The successful contemporary writer is an

extremely laudable, and lauded, person, but can also be a pompous and precious one. A brilliant set-piece in the recent film Le Week-End, whose screenplay is written by Hanif Kureishi (whose latest novel, in turn, also about a writer, is reviewed on page 23), illuminates this perfectly. Jeff Goldblum is the simultaneously charismatic and contemptible renowned writer/academic who has invited all the right people to his dinner party at which his flouncing vanities and insecurities are amusingly, and appallingly, in full view.

Bolaño’s story – about an Argentine writer who goes to Paris to track down a plagiarising film-maker and has tawdry adventures with a Parisian prostitute along the way– does much the same thing. There are superstar novelists whose autographs are a premium; there are cliquey young writers snorting white powder; and there are novelists who are busy writing their magnum opus: “Riquelme told Rousselot that he was writing the great Argentine novel of the 20th century. He had passed the 800-page mark, and hoped to finish it in less than three years.”

How could Bolaño have known that the novel would continue to get bigger and bigger and finally end up resembling a bloated TV box set? And that the Novelist would become ever more precious, shutting himself off in a hotel room or a converted closet, ear-plugs in, blinds down, with a terrifyingly self-important sense of Total Purpose?

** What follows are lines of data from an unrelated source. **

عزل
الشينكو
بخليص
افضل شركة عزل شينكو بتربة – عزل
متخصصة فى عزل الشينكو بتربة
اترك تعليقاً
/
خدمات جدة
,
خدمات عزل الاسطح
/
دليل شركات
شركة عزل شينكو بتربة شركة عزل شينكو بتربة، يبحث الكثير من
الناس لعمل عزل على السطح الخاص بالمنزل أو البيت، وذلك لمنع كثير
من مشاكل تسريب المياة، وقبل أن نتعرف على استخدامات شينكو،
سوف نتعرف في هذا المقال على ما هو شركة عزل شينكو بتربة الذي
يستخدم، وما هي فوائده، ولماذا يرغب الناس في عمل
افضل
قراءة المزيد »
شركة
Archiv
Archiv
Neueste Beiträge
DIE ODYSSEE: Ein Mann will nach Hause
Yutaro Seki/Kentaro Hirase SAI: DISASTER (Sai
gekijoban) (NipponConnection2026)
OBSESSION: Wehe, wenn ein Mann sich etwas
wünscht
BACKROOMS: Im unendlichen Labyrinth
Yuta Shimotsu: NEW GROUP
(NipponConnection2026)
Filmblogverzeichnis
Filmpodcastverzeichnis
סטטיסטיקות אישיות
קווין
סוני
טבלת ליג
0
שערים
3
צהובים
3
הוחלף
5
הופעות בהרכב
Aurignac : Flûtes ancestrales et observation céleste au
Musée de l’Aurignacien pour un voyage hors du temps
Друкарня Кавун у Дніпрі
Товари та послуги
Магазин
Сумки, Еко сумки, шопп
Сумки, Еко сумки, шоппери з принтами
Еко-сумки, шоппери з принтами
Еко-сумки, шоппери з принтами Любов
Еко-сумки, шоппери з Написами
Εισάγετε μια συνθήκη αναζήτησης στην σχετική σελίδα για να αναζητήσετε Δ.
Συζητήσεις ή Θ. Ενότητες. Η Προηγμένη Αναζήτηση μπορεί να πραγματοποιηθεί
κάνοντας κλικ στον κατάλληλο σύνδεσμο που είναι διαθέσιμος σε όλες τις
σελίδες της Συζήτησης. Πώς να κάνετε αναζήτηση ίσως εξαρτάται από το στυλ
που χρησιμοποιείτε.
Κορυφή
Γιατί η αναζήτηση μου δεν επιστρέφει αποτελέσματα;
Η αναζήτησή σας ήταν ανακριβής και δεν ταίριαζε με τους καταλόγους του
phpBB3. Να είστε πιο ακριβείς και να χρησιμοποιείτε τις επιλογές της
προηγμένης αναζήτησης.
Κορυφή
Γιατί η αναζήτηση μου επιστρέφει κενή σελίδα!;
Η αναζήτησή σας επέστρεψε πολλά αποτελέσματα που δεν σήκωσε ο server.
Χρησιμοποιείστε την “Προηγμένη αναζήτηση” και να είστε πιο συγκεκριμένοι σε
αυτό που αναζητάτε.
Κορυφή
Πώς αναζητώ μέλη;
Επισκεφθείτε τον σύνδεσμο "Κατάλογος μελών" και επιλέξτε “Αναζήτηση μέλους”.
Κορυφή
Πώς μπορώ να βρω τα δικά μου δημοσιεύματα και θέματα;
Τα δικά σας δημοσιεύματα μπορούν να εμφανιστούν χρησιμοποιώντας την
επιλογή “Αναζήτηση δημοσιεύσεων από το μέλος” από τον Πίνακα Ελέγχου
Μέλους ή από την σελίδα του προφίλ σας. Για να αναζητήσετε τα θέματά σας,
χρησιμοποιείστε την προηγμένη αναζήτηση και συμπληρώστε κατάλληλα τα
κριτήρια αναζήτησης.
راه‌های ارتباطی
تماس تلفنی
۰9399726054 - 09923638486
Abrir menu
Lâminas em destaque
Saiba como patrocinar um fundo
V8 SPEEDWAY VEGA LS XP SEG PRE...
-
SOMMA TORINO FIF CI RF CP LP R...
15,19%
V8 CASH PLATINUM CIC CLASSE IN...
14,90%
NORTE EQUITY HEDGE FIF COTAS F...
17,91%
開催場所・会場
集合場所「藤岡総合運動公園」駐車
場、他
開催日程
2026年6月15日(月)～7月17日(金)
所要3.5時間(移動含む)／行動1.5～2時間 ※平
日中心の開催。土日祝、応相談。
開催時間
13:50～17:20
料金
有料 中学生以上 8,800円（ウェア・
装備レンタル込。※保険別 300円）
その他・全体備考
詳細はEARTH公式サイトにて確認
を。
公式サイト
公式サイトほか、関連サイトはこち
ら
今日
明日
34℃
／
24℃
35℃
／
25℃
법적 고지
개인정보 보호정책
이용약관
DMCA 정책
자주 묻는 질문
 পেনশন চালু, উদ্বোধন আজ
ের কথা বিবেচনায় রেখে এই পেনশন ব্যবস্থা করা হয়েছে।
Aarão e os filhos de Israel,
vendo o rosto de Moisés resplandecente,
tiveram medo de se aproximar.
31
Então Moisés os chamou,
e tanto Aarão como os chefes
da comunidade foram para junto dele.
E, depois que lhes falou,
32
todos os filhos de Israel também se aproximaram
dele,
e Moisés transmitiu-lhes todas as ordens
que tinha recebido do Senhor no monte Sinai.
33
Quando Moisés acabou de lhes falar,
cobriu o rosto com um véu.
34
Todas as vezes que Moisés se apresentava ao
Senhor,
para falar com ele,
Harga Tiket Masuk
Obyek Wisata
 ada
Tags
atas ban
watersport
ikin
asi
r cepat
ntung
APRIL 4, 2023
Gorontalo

His protagonist once won a young writer’s accolade and is still dining out on it, though Bolaño’s sly commentary undercuts his achievement: “It is common knowledge that the rising stars of any literary world are like flowers that bloom and fade in a day; and whether that day is literal and brief or stretches out over ten or twenty years, it must eventually come to an end.” A light-hearted warning against hubris, perhaps, but also against the fickle wind of fashion in the literary world. Accolades are not to be coveted, he says, because we will all be forgotten (except for Shakespeare and Milton, maybe). Zadie Smith puts it more simply in her 10 rules for writing: “Don’t confuse honours with achievement.” Tim Parks’s recent blog in The New York Review of Books comes at it another way: writers rush to be published, and to call themselves published writers so they can separate themselves from the mass of wannabes, so they can be revered by us, the readers. “Why do we have this critical reverence for the published writer? Why does the simple fact of publication suddenly make a person, hitherto almost derided, now a proper object of our admiration, a repository of special and important knowledge about the human condition?”

I wish Bolaño would continue to write stories such as this one. He is clearly in his flow, poking fun not only at others but also at himself. His heavenly distance has given him a clear-eyed, if mischievous perspective on the life of The Writer.

Is that a Shakespeare flashmob I see before me?

Tate Britain hosted a very literary protest this week. I wish I had been there to see it: a Shakespearean flashmob, consisting of 30 members of the Reclaim Shakespeare Company, performed an anti-oil version of Macbeth inside the newly opened BP Walk Through British Art, watched by surprised passers-by –and Sir Nicholas Serota. More pop-up Shakespeare, please.